__Фрагмент текста__
■ ■ ■ ■

Интимная дистанция может быть либо короткой, то есть фактически это будет контакт, либо дальней, от 6 до 18 дюймов.

Плотные фазы интимной дистанции используются при занятиях любовью, при очень близкой дружбе и детьми, цепляющимися за родителей или друг за друга. Находясь на близкой интимной дистанции, вы наиболее полно ощущаете своего партнера. По этой причине, если такой контакт имеет место между двумя мужчинами, он может привести к неловкости или беспокойству. Такой контакт наиболее естественен между мужчиной и женщиной, на­ходящихся в интимных отношениях. Если же мужчина и женщина не находятся в таких отношениях, ситуация с близким интимным контактом может вызывать смуще­ние. Между двумя женщинами в нашей культуре близкое интимное расстояние приемлемо, а в арабской культуре такое расстояние приемлемо и между двумя мужчинами. Мужчины в арабских и многих средиземноморских стра­нах часто прогуливаются, держась за руки.

■ ■ ■ ■

(Текст, извлечённый из страниц)
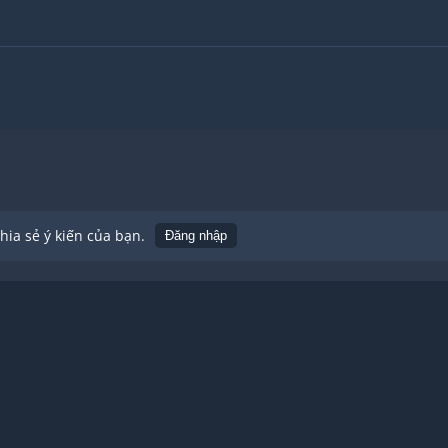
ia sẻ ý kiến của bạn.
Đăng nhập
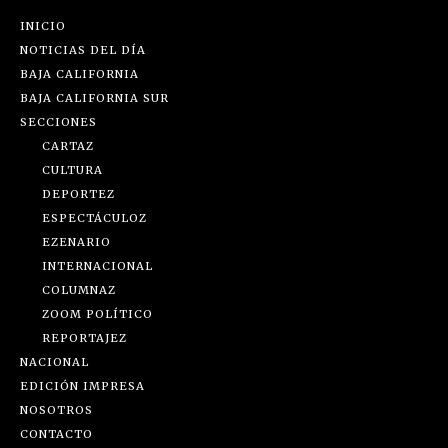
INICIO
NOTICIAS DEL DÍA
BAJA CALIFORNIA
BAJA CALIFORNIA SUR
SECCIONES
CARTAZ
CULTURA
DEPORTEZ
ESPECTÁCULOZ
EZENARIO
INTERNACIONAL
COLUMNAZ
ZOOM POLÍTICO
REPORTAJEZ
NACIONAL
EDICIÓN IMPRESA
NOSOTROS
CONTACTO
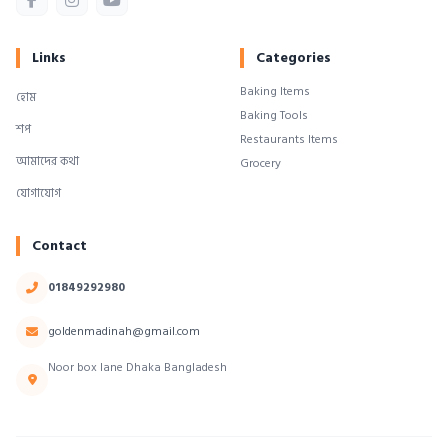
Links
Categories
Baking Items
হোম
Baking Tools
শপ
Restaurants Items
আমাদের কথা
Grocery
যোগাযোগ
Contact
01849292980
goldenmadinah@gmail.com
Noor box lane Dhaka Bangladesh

■ ■ ■ ■

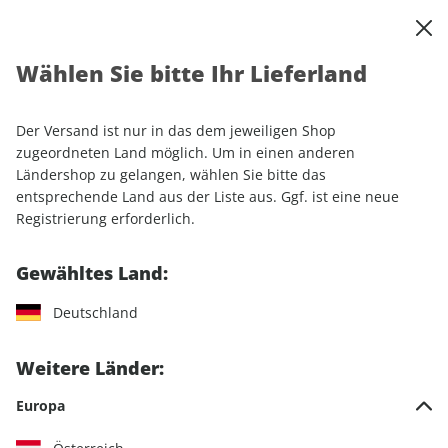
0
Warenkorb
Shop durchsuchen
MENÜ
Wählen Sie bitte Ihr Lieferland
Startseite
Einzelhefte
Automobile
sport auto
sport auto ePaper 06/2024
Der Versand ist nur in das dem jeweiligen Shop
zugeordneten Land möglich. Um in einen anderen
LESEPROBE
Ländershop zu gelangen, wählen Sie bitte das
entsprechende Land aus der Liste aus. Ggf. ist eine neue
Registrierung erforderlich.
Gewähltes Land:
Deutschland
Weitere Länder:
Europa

■ ■ ■ ■

__Условие задания__
Извлеките из текста об интимной дистанции дословный отрывок, начиная со слов "Плотные фазы интимной" и заканчивая словами "держась за руки.".

__Письменный ответ__
Плотные фазы интимной дистанции используются при занятиях любовью, при очень близкой дружбе и детьми, цепляющимися за родителей или друг за друга. Находясь на близкой интимной дистанции, вы наиболее полно ощущаете своего партнера. По этой причине, если такой контакт имеет место между двумя мужчинами, он может привести к неловкости или беспокойству. Такой контакт наиболее естественен между мужчиной и женщиной, на­ходящихся в интимных отношениях. Если же мужчина и женщина не находятся в таких отношениях, ситуация с близким интимным контактом может вызывать смуще­ние. Между двумя женщинами в нашей культуре близкое интимное расстояние приемлемо, а в арабской культуре такое расстояние приемлемо и между двумя мужчинами. Мужчины в арабских и многих средиземноморских стра­нах часто прогуливаются, держась за руки.